Unit commitment (UC): In hybrid ADMM-DVQE, block-diagonal QUBOs of size up to 360 qubits (batches) solved on distributed simulators matched brute-force solutions, improved convergence (40% faster in runtime), and enabled horizontal scaling for larger instances ( $N=50$ , $T=24$ ) (Hasanzadeh et al., 5 Nov 2025).
Two-module architectures: Benchmarks on TFIM, XYZ, and Heisenberg chains with $N=12$ and $n_i\leq3$ remote gates per shot achieved relative energy errors down to $10^{-4}$ , comparable to all-to-all monolithic devices (Khait et al., 2023).

7. Generalizations, Limitations, and Future Directions

The DVQE paradigm is directly extensible:

General Hamiltonians: Any fermionic or spin Hamiltonian with exploitable symmetry structure or modular entanglement can be split into classical/quantum, cluster, or multi-QPU partitions, e.g. lattice models (Heisenberg, $t$ – $J$ ), quantum chemistry (active space splitting) (Stenger et al., 2021, Zhang et al., 2021).
Increasing QPU count: Horizontal scaling allows arbitrarily large instances to be tackled as hardware modules proliferate.
Open challenges: Hardware realizations of TeleGate protocols rely on high-fidelity entanglement and minimal classical latency; error-mitigation strategies are required for practical devices.
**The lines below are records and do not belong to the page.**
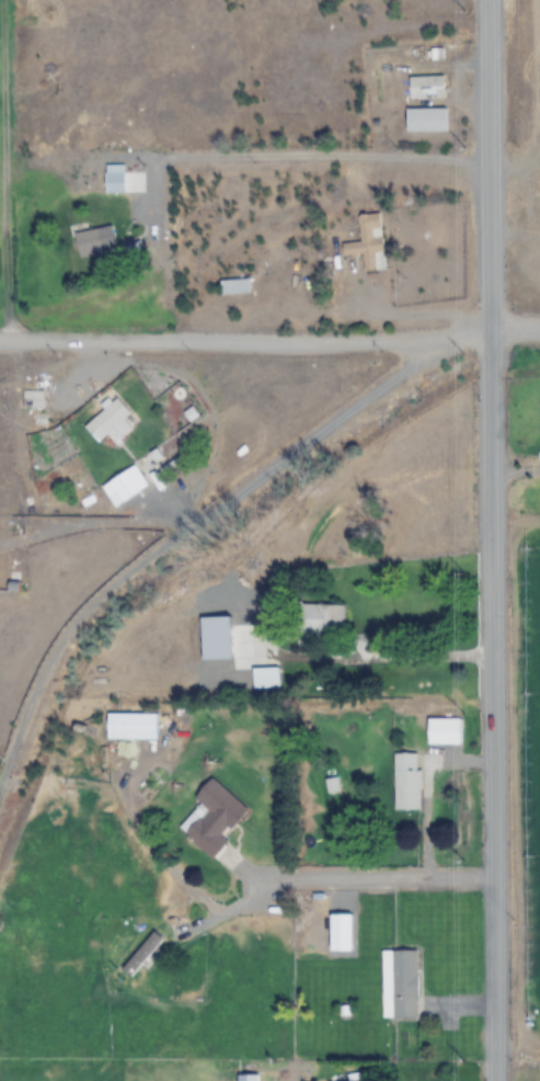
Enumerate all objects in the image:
building: (426, 87)
building: (426, 120)
road: (268, 161)
building: (115, 183)
building: (92, 243)
building: (368, 243)
building: (235, 286)
road: (515, 328)
road: (246, 345)
building: (32, 399)
building: (112, 422)
building: (129, 482)
crop: (270, 540)
road: (492, 540)
road: (155, 559)
building: (316, 618)
building: (266, 677)
building: (132, 726)
building: (446, 728)
building: (407, 781)
building: (213, 820)
road: (343, 876)
building: (144, 954)
building: (405, 984)
building: (248, 1078)
building: (356, 1078)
The overhead of metaheuristic initialization grows with ansatz parameter size but remains subexponential compared to problem dimension (Hasanzadeh et al., 24 Aug 2025, Hasanzadeh et al., 5 Nov 2025).
Applications: Modular and distributed DVQE is applicable as a plug-in solver for QUBO optimization in operational research (e.g., energy scheduling), quantum chemistry, and lattice simulations with realistic hardware constraints.

In conclusion, Distributed Variational Quantum Eigensolvers provide a unified and scalable approach to quantum simulation and optimization on both current and emerging distributed architectures, delivering reductions in quantum resource requirements at polynomial (and controllable) increases in classical and quantum measurement overhead. This framework facilitates incremental progress toward quantum advantage as networked modular quantum devices become available.